I giudici di legittimità hanno respinto il ricorso presentato dall'Amministrazione finanziaria che aveva emesso un avviso di accertamento Irpef nei confronti di una contribuente che aveva affidato del denaro ad un promotore finanziario, il quale non aveva mai riconsegnato la somma, e neanche gli interessi, alla donna.

La vicenda presa in esame dagli “Ermellini” nasce a seguito di un ricorso alla CTP con il quale gli eredi della donna poi deceduta impugnavano l’avviso di accertamento, relativo a maggiorazione delle imposte sul reddito per l’anno1995, fatto notificare dall’ufficio delle imposte, e con il quale l’amministrazione comunicava di avere ripreso a tassazione gli interessi maturati sulle somme affidate a un promotore finanziario, con un’imposta da pagare in misura maggiore, a fronte di quanto dichiarato dalle contribuenti. I ricorrenti sostenevano che tale avviso era da annullare, in quanto i presupposti della pretesa tributaria erano carenti.

La Commissione Tributaria Provinciale accoglieva il ricorso e annullava l’atto; la Commissione Tributaria Regionale rigettava l’appello dell’amministrazione finanziaria sostenendo che gli interessi in realtà non erano stati percepiti dagli eredi della contribuente trattandosi di truffa.

Avverso tale sentenza l’Agenzia delle Entrate ricorre in Cassazione sostenendo in particolare che i giudici di merito non avevano considerato che gli interessi dovevano valutarsi come se già percepiti “essendosene stata prevista e concordata la capitalizzazione, a nulla rilevando ai fini fiscali che essi materialmente non sono stati percepiti materialmente dal creditore, a favore del quale venivano capitalizzati giusta apposita clausola contrattuale”.

La sentenza della Cassazione Secondo gli “Ermellini” il ricorso dell’Agenzia delle Entrate è infondato.

Gli importi percepiti o percepibili dalle contribuenti, a titolo di interessi e prelievi, in esecuzione di un mandato ad investire somme di denaro conferito a quell’operatore finanziario, non sono qualificabili come redditi di capitale, assoggettabili a tassazione ai sensi del D.P.R. 917/86, dal momento che assume rilievo la circostanza che “ il mandatario si fosse indebitamente appropriato del capitale investito, ancorchè il relativo procedimento penale fosse ancora pendente.
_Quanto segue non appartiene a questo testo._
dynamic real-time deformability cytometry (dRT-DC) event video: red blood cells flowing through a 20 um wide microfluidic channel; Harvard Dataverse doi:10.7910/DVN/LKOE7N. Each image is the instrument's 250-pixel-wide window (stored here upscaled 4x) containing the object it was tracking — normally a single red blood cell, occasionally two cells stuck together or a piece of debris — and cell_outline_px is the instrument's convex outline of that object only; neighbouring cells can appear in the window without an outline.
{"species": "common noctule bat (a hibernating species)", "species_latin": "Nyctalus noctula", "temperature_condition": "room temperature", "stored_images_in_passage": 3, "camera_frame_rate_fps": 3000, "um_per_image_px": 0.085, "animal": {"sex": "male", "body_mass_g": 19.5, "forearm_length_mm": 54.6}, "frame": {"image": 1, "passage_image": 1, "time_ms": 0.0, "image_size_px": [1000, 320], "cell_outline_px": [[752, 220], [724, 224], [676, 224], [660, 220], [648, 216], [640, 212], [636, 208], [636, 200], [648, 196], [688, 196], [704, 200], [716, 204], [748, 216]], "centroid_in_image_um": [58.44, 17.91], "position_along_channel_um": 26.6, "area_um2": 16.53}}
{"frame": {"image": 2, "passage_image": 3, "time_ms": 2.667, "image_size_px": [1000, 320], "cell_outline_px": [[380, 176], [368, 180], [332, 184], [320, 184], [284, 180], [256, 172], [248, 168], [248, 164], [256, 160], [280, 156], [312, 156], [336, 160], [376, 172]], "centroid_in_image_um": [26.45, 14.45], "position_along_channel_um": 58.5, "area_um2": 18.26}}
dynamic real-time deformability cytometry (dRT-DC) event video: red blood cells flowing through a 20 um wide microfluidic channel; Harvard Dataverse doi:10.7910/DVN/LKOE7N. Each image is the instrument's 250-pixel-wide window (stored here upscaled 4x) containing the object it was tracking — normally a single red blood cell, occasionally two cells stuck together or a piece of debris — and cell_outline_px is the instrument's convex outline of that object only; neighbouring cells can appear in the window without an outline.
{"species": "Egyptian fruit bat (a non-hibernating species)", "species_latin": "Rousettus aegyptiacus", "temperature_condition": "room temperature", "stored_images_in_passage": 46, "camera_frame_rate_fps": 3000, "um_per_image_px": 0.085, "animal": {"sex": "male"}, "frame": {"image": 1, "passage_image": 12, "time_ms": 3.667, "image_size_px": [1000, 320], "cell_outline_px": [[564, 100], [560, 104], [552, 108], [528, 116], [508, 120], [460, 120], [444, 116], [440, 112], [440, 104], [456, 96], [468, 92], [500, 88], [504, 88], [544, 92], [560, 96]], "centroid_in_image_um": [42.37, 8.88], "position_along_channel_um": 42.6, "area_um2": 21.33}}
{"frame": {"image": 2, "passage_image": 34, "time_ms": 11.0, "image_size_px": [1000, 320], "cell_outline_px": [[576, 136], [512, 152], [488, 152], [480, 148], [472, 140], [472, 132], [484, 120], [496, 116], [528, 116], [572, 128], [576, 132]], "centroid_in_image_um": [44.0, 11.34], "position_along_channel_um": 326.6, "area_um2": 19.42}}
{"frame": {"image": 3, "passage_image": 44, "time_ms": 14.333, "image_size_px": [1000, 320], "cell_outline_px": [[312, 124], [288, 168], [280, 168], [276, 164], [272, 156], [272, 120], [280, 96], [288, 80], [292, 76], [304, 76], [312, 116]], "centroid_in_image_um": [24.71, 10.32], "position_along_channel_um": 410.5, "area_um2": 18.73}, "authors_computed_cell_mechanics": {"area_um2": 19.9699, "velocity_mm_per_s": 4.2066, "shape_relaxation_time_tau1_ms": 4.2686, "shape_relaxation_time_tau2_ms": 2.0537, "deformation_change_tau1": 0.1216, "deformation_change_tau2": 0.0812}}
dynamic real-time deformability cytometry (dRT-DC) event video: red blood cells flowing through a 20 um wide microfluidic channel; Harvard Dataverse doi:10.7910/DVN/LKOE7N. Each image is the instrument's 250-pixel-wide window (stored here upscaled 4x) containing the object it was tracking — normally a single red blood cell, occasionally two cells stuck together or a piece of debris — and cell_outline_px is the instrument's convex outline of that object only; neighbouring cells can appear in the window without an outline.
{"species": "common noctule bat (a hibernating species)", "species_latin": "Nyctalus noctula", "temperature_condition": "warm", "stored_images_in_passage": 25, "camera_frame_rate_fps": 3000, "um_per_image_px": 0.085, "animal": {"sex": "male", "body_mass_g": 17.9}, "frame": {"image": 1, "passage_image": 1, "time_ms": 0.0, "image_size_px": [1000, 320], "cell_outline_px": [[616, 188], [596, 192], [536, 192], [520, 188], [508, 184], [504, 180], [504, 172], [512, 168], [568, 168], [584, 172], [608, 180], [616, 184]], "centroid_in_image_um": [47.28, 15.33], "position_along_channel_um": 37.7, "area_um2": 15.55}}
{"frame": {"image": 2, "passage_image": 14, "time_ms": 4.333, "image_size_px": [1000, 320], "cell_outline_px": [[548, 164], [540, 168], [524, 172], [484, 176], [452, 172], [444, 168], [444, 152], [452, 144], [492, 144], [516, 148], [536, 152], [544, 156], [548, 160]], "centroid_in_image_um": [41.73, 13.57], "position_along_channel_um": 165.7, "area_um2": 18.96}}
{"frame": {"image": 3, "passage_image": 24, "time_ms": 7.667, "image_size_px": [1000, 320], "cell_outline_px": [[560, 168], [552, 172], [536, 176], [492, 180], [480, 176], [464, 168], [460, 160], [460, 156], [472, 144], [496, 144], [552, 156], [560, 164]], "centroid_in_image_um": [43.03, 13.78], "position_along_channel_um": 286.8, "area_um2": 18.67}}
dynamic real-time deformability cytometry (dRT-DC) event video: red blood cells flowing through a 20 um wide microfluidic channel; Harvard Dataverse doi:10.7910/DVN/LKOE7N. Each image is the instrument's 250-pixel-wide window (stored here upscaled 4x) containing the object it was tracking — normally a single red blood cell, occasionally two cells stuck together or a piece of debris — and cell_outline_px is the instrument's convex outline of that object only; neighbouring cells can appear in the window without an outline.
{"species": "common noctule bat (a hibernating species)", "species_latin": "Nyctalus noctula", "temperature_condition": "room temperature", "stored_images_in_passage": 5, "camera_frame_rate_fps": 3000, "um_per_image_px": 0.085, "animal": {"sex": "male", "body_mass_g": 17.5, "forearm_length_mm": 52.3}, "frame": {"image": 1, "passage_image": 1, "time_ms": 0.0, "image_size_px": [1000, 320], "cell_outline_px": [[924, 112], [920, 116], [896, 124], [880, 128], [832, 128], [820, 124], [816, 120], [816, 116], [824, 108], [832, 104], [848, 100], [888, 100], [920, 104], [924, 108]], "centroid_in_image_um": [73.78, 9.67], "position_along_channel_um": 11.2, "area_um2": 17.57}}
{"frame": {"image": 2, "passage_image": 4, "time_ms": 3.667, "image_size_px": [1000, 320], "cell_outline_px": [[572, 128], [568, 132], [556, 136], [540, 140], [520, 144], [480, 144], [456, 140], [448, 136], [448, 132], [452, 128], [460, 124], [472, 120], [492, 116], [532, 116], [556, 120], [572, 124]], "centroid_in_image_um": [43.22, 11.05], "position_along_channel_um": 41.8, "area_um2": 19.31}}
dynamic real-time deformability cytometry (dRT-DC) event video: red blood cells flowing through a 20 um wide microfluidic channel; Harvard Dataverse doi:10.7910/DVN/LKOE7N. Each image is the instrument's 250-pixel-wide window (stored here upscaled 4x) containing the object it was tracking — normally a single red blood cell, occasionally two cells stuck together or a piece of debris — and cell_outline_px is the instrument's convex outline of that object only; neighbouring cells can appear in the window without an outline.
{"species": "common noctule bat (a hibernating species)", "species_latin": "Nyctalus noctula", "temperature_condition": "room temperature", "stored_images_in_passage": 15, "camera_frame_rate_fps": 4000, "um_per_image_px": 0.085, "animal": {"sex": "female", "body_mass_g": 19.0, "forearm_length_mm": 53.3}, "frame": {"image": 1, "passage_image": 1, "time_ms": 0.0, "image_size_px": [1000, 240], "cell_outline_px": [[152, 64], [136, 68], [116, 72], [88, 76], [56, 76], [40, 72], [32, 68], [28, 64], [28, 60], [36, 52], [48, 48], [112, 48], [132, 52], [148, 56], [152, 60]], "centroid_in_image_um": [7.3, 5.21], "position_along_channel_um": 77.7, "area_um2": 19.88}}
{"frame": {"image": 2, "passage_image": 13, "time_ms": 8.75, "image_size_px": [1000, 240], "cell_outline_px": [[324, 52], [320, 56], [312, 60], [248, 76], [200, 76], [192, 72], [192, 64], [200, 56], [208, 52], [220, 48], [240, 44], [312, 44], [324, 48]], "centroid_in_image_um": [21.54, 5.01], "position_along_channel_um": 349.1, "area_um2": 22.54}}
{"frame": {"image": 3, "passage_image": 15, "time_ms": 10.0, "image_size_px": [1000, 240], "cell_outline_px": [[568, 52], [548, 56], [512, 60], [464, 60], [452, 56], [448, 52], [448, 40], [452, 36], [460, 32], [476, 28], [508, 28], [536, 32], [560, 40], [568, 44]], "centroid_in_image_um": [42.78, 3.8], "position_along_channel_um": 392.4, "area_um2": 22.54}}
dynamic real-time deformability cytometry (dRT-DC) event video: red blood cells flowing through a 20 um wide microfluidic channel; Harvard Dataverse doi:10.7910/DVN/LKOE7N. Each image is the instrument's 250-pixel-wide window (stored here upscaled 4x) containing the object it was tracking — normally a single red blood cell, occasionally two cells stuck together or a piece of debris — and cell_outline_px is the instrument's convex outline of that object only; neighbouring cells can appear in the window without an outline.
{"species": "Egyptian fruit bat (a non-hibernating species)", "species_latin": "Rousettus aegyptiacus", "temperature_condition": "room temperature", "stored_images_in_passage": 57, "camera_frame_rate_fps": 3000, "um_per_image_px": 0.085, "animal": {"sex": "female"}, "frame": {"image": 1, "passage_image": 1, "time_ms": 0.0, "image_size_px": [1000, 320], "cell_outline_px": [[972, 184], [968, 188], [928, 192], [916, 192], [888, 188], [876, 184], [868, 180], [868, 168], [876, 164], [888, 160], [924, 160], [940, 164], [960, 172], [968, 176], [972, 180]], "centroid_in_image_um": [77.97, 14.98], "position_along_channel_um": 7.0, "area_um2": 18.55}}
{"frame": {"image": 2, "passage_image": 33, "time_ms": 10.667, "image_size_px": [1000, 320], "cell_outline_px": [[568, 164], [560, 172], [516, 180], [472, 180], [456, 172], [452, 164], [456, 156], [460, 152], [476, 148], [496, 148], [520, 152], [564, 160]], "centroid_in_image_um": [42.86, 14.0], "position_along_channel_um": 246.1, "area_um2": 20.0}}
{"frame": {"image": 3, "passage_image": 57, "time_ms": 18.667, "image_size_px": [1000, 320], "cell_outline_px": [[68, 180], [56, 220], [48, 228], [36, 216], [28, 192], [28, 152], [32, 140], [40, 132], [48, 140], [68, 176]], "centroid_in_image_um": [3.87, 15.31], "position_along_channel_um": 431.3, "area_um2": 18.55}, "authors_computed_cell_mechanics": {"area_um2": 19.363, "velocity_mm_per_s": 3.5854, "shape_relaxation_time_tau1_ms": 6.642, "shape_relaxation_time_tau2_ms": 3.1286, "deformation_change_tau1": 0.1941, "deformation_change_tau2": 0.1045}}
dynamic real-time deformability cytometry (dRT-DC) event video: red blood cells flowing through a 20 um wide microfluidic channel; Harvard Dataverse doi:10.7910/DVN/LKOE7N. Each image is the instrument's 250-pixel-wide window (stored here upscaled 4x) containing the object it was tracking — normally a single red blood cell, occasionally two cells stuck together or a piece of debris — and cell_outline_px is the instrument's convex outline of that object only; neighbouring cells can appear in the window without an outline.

Infatti i comportamenti penalmente rilevanti che uno dei contraenti abbia perpetrato in danno dell’altro ai fini della stipulazione di un contratto o nell’ambito del suo svolgimento, risolvendosi in una causa di annullamento e di risoluzione per inadempimento, vanificano di per sè stessi il sinallagma contrattuale, senza che questo debba restare in vita fino all’esperimento delle correlative azioni costitutive”.

La Corte di Cassazione ha più volte ribadito , ai sensi dell’articolo 42 del DPR 917/86, che gli interessi possono entrare a far parte del reddito imponibile soltanto se messi nella disponibilità concreta ed effettiva del creditore. Con la sentenza n.22772 del 23 ottobre 2006 la Cassazione ha affermato che se il contribuente venga indotto ad investire il proprio capitale in un'operazione economica gestita da una società fiduciaria con modalità fraudolente e quindi fin dall'origine destinata a risultare negativa ed in perdita, le somme versate all'investitore in corso di rapporto a titolo di prelievi automatici garantiti non costituiscono reddito, ma solo il rimborso (parziale) dei danni patiti come vittima di un illecito. Sempre la Corte di Cassazione con la sentenza n.8870 del 14 aprile 2006 ha affermato che l'Amministrazione finanziaria che intenda sostenere l'imponibilità di somme dovute a titolo di interessi maturati in dipendenza delle conclusione di un contratto di riporto di titoli di Stato, deve dimostrare ai fini della tassazione di cui al DPR 917/86 che in materia di redditi di capitale deve essere provata l'effettiva percezione da parte del contribuente. La particolarità della fattispecie, ovvero la riqualificazione dell'operazione in contratto di mutuo non esime l'Erario dall'assolvimento di tale onere probatorio che deve essere, conseguentemente, oggetto di adeguata valutazione del giudice di merito.

Le conclusioni Per i giudici di legittimità occorre per le motivazioni suesposte il ricorso dell’Agenzia delle Entrate deve essere respinto decidendo , però, per la compensazione delle spese di giudizio per la particolarità della questione giuridica trattata.